With more than 2,000 nationals and just over 100 international staff working in Haiti as of 2013, MSF has had a significant presence in the country. Since 1991, or the year MSF started working in Haiti, the organization has assisted in bridging the health gap by providing much-needed emergency care and health services to Haitians. Health care in Haiti is largely privatized, putting those who can’t afford to pay at a severe disadvantage.
Mennonite Central Committee
MCC is busy addressing the causes of the high death toll from the earthquake — unsafe building practices and a densely populated Port-au-Prince. It also currently has projects involving education, WASH, and democracy and governance. According to the organization, around $2 million will be spent on Haiti this year and beyond.

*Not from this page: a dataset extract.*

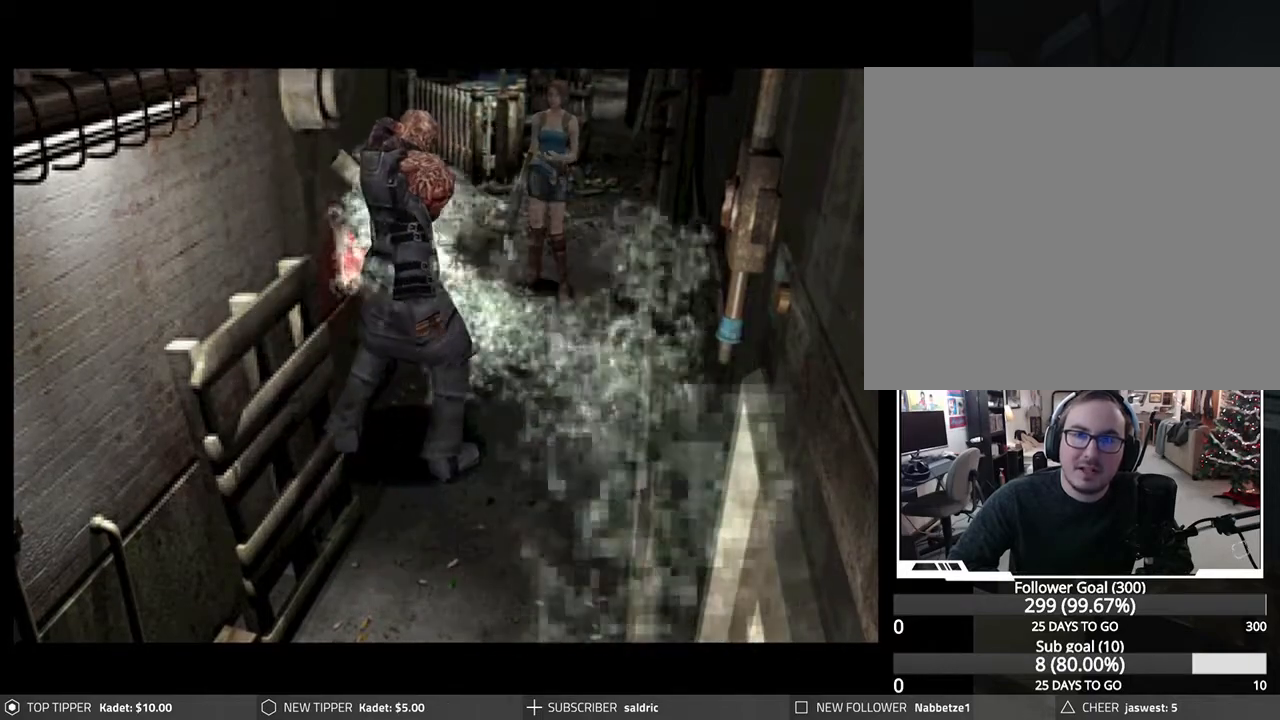
Gameplay with a controller (PlayStation layout); each line is a JSON object with the inputs held at the frame after it. "events" lists button and stick changes between this image and that frame as [ms after this image, input, new state], when the widget could be followed in between. Not read: right_stick.
{"buttons": ["DPAD_LEFT"], "left_stick": "center", "events": [[83, "DPAD_LEFT", "down"]]}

RTI is currently looking for a monitoring and evaluation manager for a large value chain and enterprise development project in Haiti. The project aims to boost employment in Haiti by supporting small businesses in construction, textiles and agribusiness.
Salvation Army World Service Office
Economic recovery, safety nets and humanitarian aid are the main priorities of the Salvation Army’s projects, which are concentrated in Fonds-des-Nègres. Like many groups in Haiti, TSA first focused on emergency response, but soon looked toward more long-term programs. A pipeline project, for instance, aims to provide permanent housing as well as training to families, whom TSA hopes will be encouraged to rebuild and settle outside disaster-prone Port-au-Prince.

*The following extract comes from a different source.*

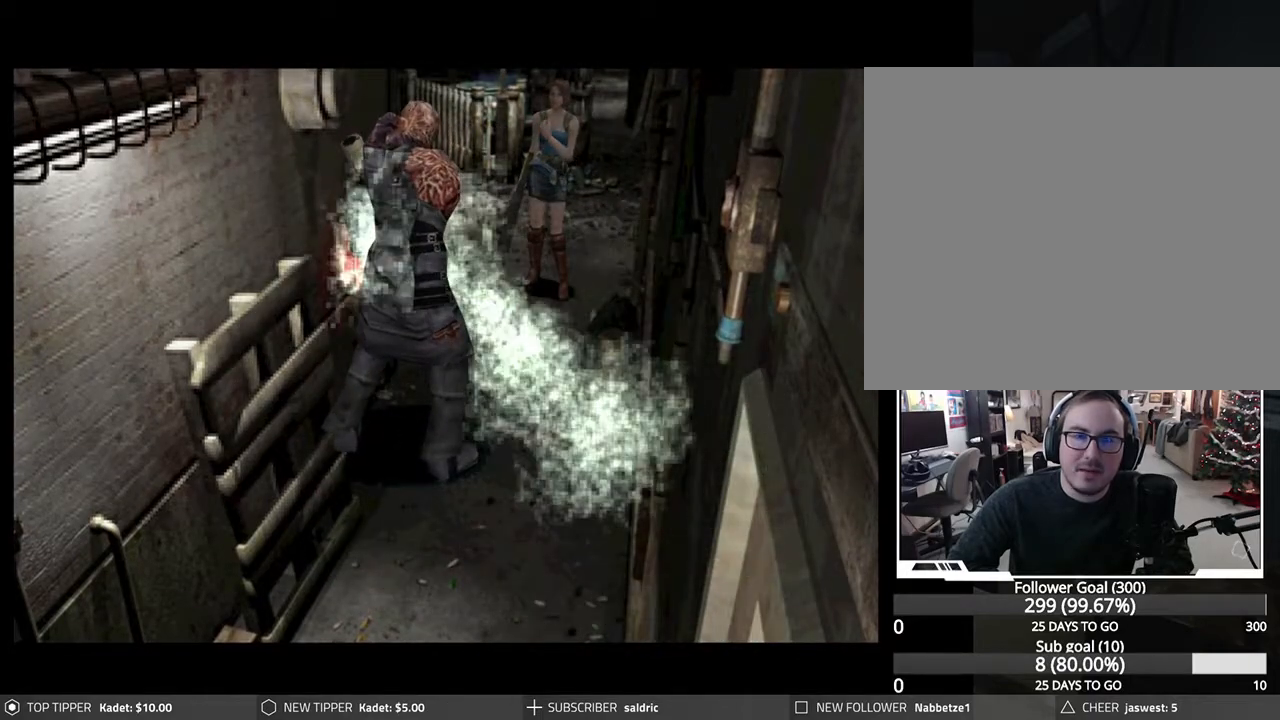
{"buttons": ["R1"], "left_stick": "center", "events": [[217, "DPAD_LEFT", "up"], [367, "R1", "down"]]}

Save the Children has been working in Haiti since 1978. An overview of its progress report, released in time for the five-year anniversary of the Haiti earthquake, shows that in the first year after the earthquake, Save the Children reached around 348,000 people with WASH programs. Currently, it is looking to fill a position for a field office WASH manager who will oversee the day-to-day operations of an urban sanitation project in Jacmel and work with local organization CRESFED.
The regions in which World Vision operated in when the earthquake hit Haiti had already been prone to food scarcity. Poor crops and dismal market conditions were the culprit behind the persistent problem — an issue World Vision has been addressing through its work. Economic recovery, WASH and education are the core priorities of World Vision’s projects in Haiti.